En recherche de respectabilité dans des niches électorales sociologiques qui ne votent pas traditionnellement FN, Marine Le Pen a écrit le 26 novembre 2015 une lettre ouverte aux créateurs du Nord-Pas-de-Calais-Picardie, leur proposant l’ouverture de « pépinières d’artistes ».
Naturellement, la gauche, sentant une partie de son public prêt à basculer après les événements du 13 novembre, réagit. Pas touche au grisbi, semblent dire les 382 « artistes français », qu’on sent en lutte contre le « fascisme ». Bien sûr, tout cela est grotesque, les artistes et autres techniciens du spectacle ayant toujours voté pour une gauche qui assure subventions et maintien du régime des intermittents. Il ne s’agit donc pas d’un vote du coeur, mais plutôt du portefeuille.
C’est pourquoi Marine Le Pen aurait dû proposer de pérenniser le régime en question, remis en cause par les libéraux (de droite comme de gauche) : elle aurait gagné instantanément 30% de votes « artistiques » en plus. Ceux des intermittents qui sont concernés par le durcissement de la réforme à venir – car elle viendra – et qui seront mécaniquement éjectés par les nouveaux calculs (du MEDEF).
L’opération de charme de la leader du FN avec sa politique de la main tendue aux catégories en demande de sécurité (alimentaire, sociale, policière) est donc très opportuniste, puisque le pouvoir socialiste aux manettes est en train de renverser la vapeur en termes de politique sécuritaire. Quand la gauche est de droite, la droite se permet d’aller à gauche, à la pêche aux déçus.
Quant à la crainte des artistes d’un régime Front national en France, elle fait sourire. À part quelques irréductibles superintoxiqués par les médias du type Libération ou Le Monde, ils savent très bien, au fond, que si Marine Le Pen est élue présidente de la République, ils ne finiront pas en camp de concentration à casser des cailloux. On parle alors d’une espèce de gauchisme résiduel, qui a besoin du danger fasciste totalement fantasmatoire pour exister, avec une dose de frisson.
Pourtant, pas besoin du FN, la répression, on est en plein dedans : il n’y a qu’à regarder le sort fait à l’amuseur national Dieudonné et au penseur national Soral, pour comprendre que les artistes dits antifascistes sont en plein déni.

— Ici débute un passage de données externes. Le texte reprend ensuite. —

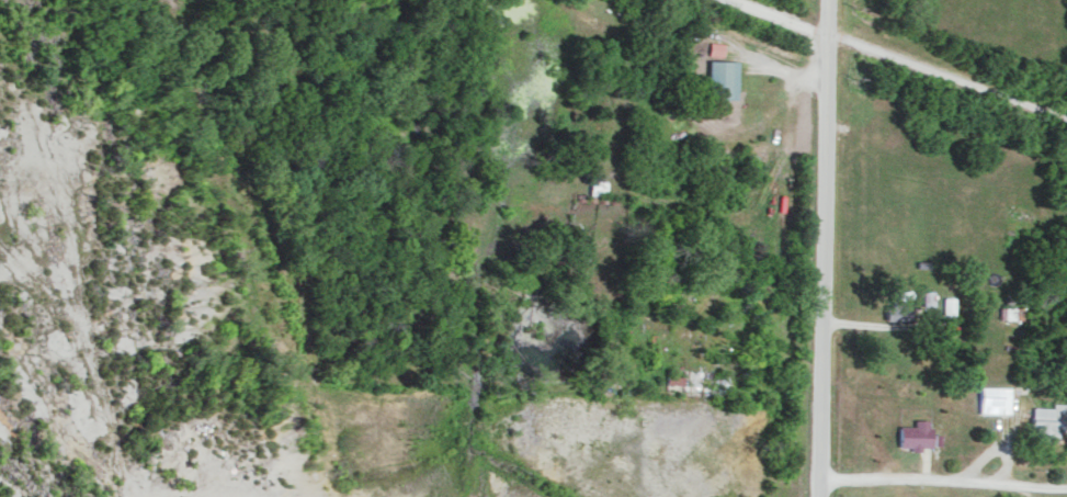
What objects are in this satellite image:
road: (899, 59)
road: (766, 62)
building: (723, 78)
road: (823, 248)
building: (927, 298)
building: (899, 305)
building: (949, 305)
building: (1011, 312)
building: (995, 399)
building: (1049, 420)
building: (915, 434)
road: (942, 486)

Le fascisme, ils sont en plein dedans ! On est en plein dedans ! Vous êtes en plein dedans ! Oui mais voilà, ces petits calculateurs sont suffisamment malins pour ne pas (trop) tirer sur la laisse, et perdre leurs prérogatives. Homme pseudo-libre, toujours tu chériras ton Maître... Le show-biz, la Culture, on vous fait un dessin ?
Sans jouer les devins ni les supporters de Marine Le Pen, on peut rassurer nos compatriotes artistes à ce propos : non, vous ne serez pas fusillés à la Libération ; non, on ne vous coupera pas les doigts dans un stade ; oui, vous pourrez continuer à créer en toute sécurité, parce que le problème n’est pas là : vous n’êtes pas vraiment subversifs. Et être rassurés, c’est bien ce qu’ils ne veulent pas !
La candidate FN en Nord-Pas-de-Calais-Picardie s’est fendue d’une lettre aux créateurs jeudi 26 novembre. 382 artistes lui répondent.
Madame,
Que vous preniez la plume pour vous adresser aux artistes quelques jours à peine après les actes terroristes qui ont frappé nos valeurs et nos modes de vie ne nous donne aucune illusion sur vos intentions à notre égard. Tout est incompatible entre nous et seuls les intrigants, les traîtres et les crédules pourront croire un instant que la liberté de création a un sens pour le parti qui est le vôtre.
N’imaginez pas non plus une seconde que nous ne soyons pas conscients que notre société souffre de misère morale et que les victimes du 13 novembre demandent justice. A cette différence près que vous pensez « assainir » notre pays et lui redonner le goût du courage et de l’audace en fermant portes et fenêtres alors que nous pensons, à l’opposé, qu’il faut les ouvrir pour aérer nos esprits troublés au point que certains voient en vous un recours.
Nous travaillons et créons en France mais ici comme ailleurs, la liberté de création c’est d’abord l’ouverture à l’autre, celui qui n’est pas moi mais qui est égal à moi, quelles que soient sa couleur de peau, sa nationalité ou sa religion.